La Paz Effect: Latin Tremors

The ripple effects of Evo Morales’ election as President of Bolivia are continuing to be felt throughout Latin America—most poignantly in the ongoing dissection of the economic reform model known as the ‘Washington consensus’ that was one of Morales’ favorite targets.

Bolivia was supposed to be a laboratory for the ‘consensus’ economic reform model of tight social spending and export-oriented growth. But it was those who perceived themselves as 'disenfranchised' from those policies--millions of small farmers, urban poor and the country’s large indigenous population--who put Morales into the presidential palace in La Paz, and toppled whatever remaining legitimacy for the ‘consensus’ remained within the continent. Shortly after Morales’ election, Argentine president Nestor Kirchner announced that he would pay off the country’s outstanding $9.8 billion debt to the International Monetary Fund, thus unhinging the country from IMF/World Bank constraints; a left candidate for the Peruvian presidency, Ollanta Humalla, surged into second place in the polls; and the Zapatistas, in Mexico over new years, launched “the other campaign” in parallel to that country’s presidential race to highlight issues of indigenous rights--an effort widely perceived as having received a considerable boost from the election results in Bolivia. By January 14, the Colombian newspaper El Tiempo featured a debate between John Williamson, the U.S. economist, affiliated with the Institute for International Economics in Washington, DC, considered to be one of the primary architects of what’s become known as the Washington Consensus; and José Luis Machinea, Secretary General of the Economic Commission for Latin America and the Caribbean at the United Nations, over what, if anything, remains of the “Consensus’.

PROVIDED MATERIAL:
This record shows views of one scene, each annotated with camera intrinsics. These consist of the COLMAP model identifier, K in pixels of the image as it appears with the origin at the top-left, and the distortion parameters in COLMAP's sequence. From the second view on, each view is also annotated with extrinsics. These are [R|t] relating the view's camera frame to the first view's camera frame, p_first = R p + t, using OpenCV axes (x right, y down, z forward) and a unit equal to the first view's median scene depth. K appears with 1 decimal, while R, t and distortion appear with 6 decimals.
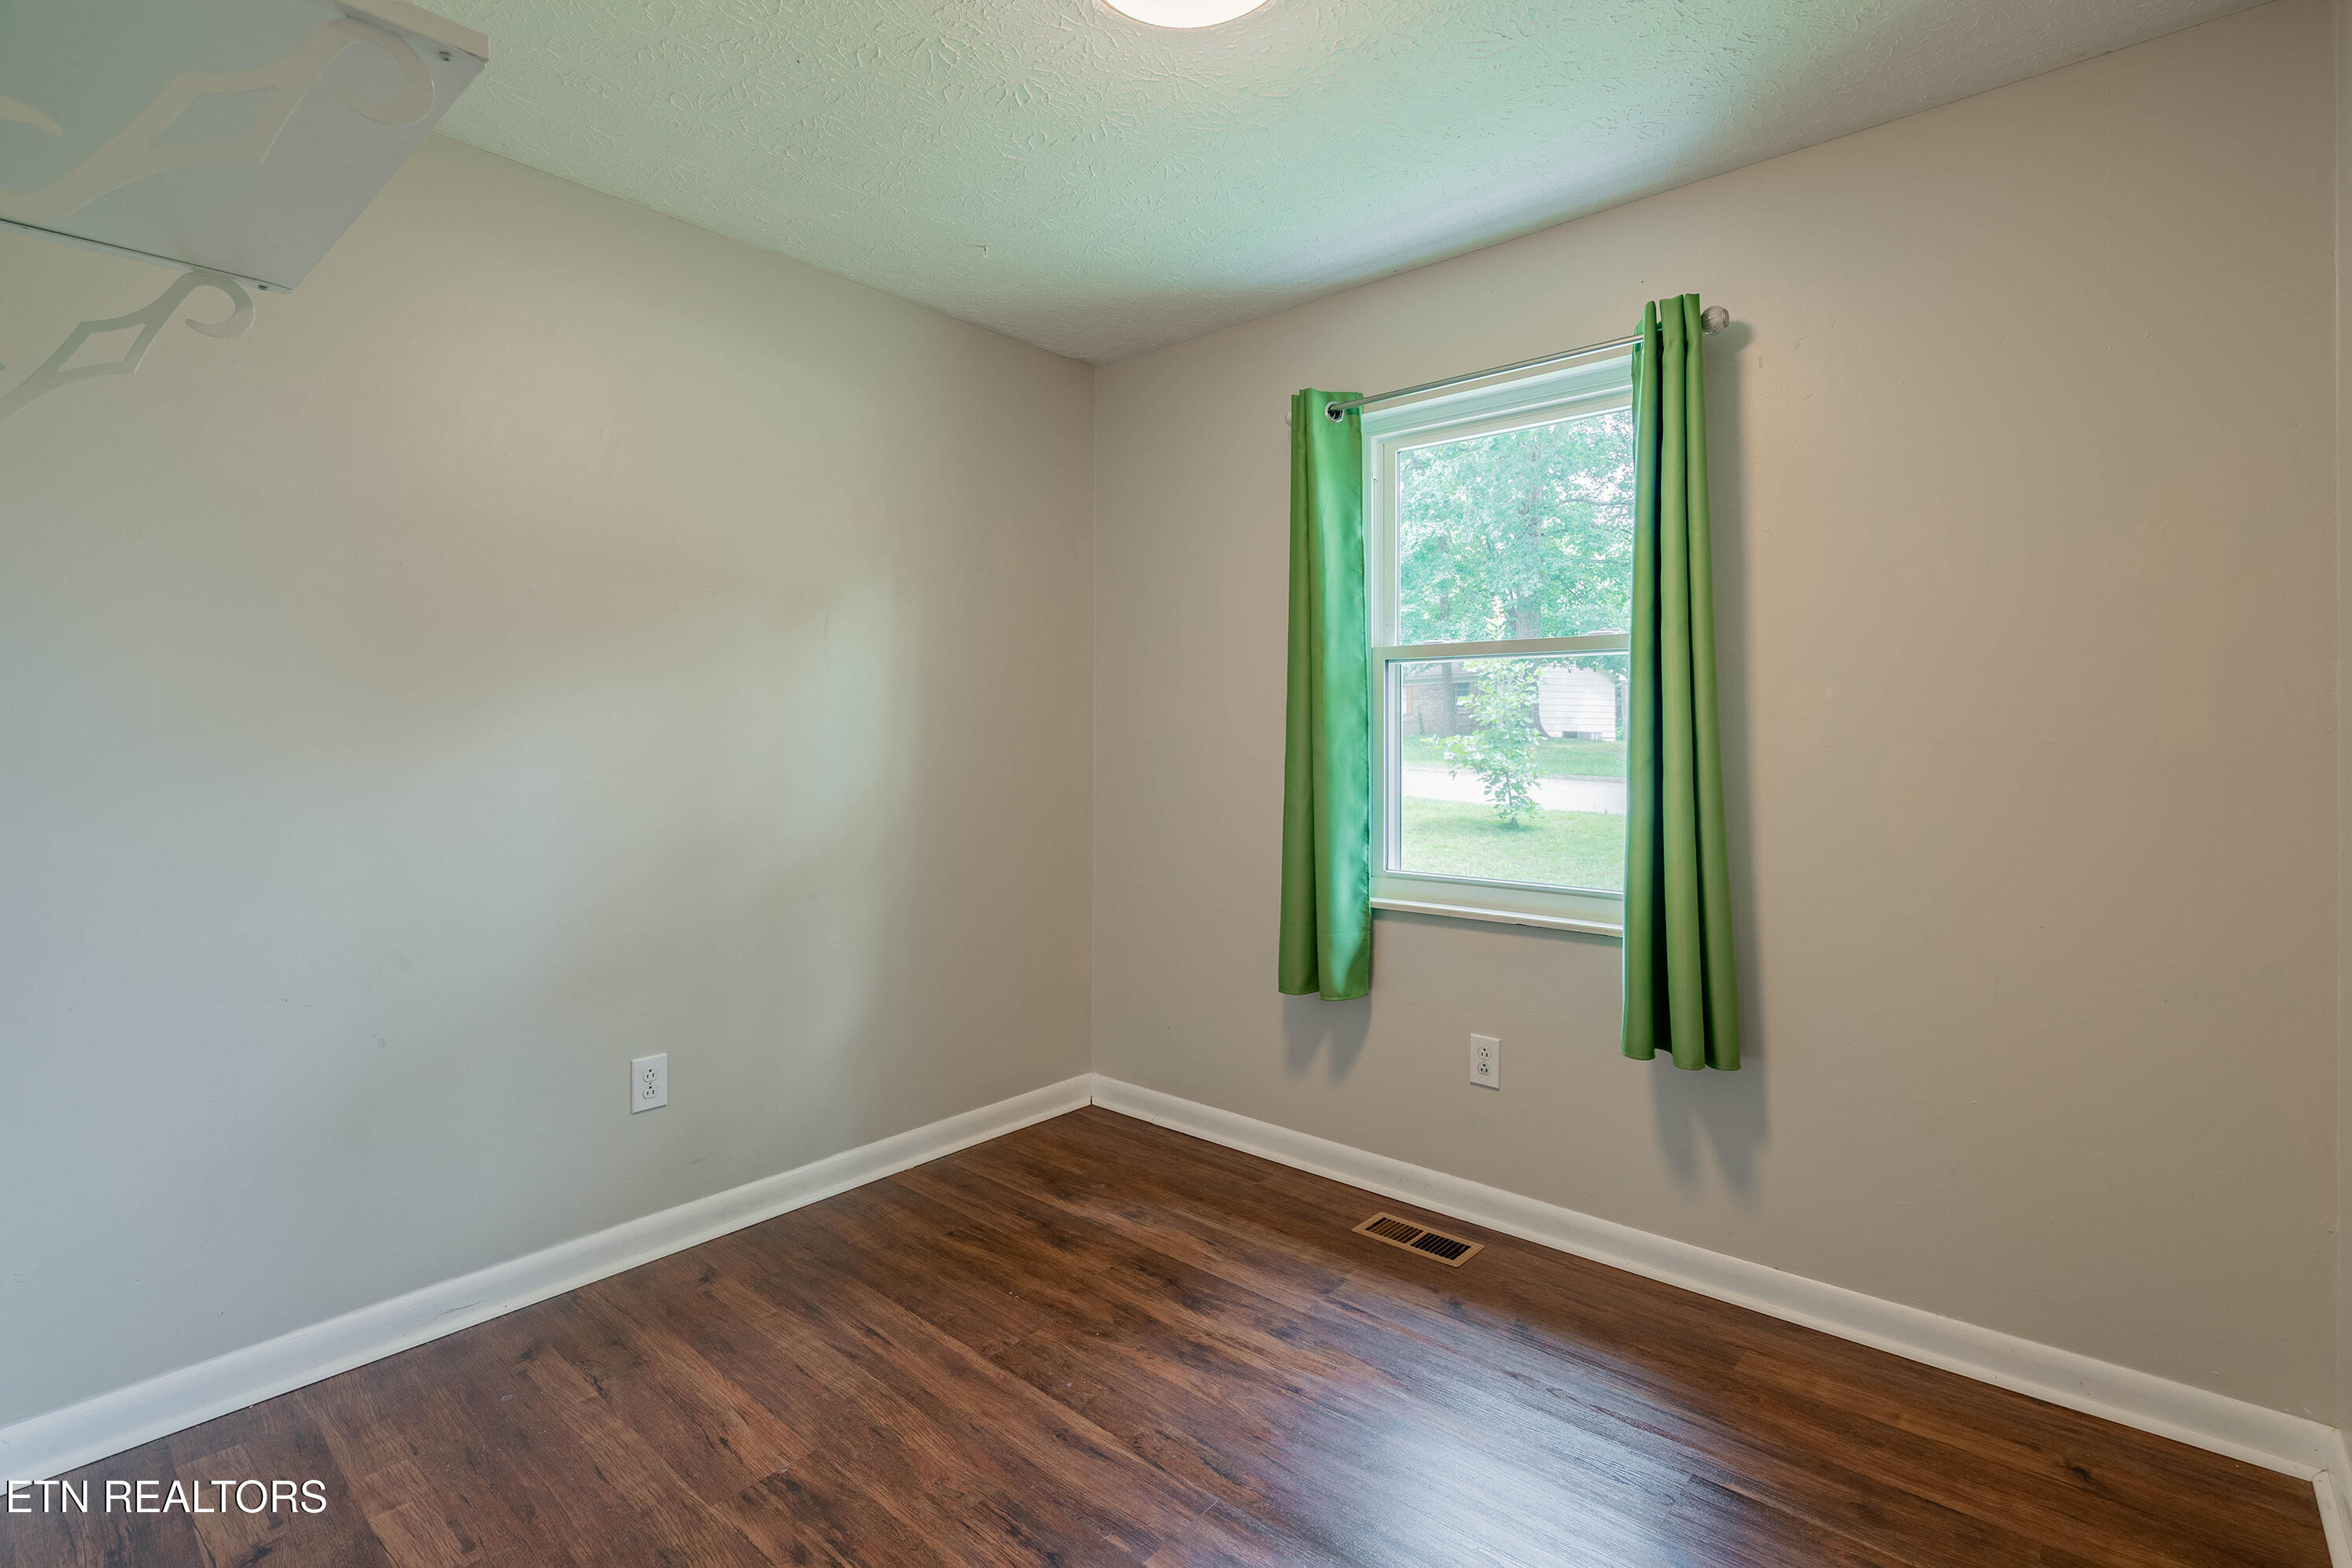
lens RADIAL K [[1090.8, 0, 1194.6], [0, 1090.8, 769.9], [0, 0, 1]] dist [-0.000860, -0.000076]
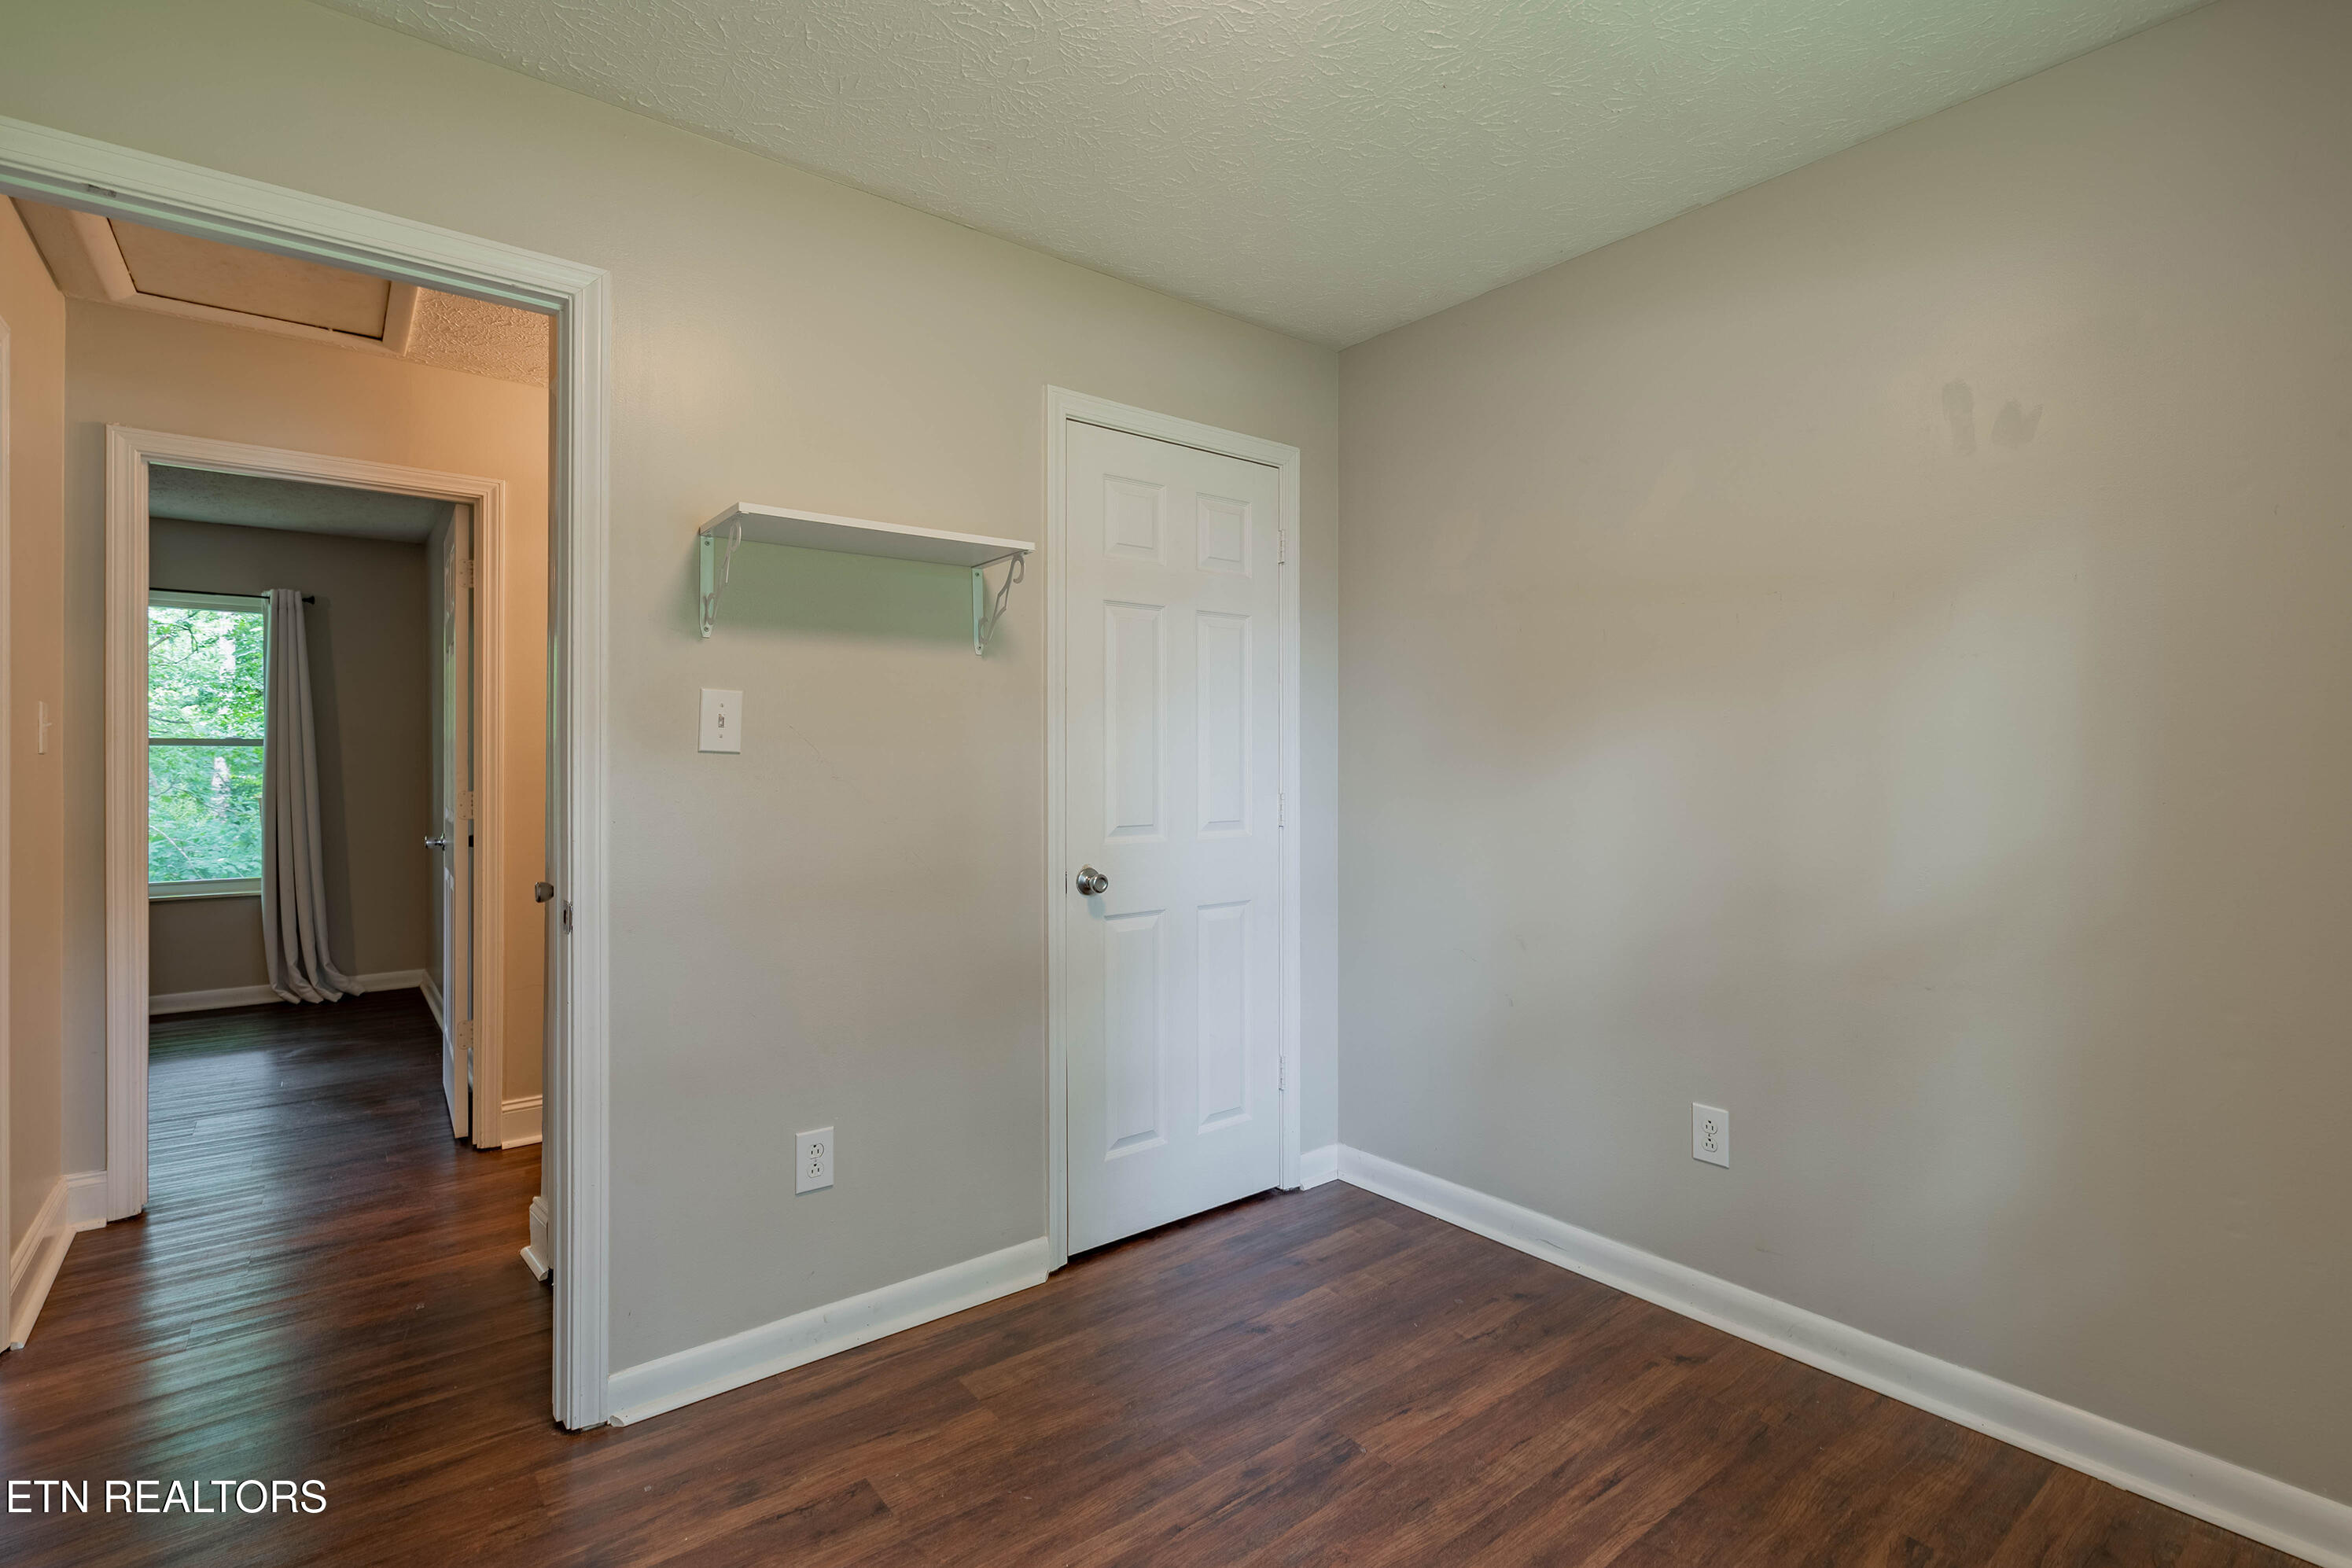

TO DO: In the piece on Evo Morales' election, how much did Argentine president Nestor Kirchner announce the country would pay off to the International Monetary Fund?

EXERCISE OUTPUT: Its outstanding $9.8 billion debt.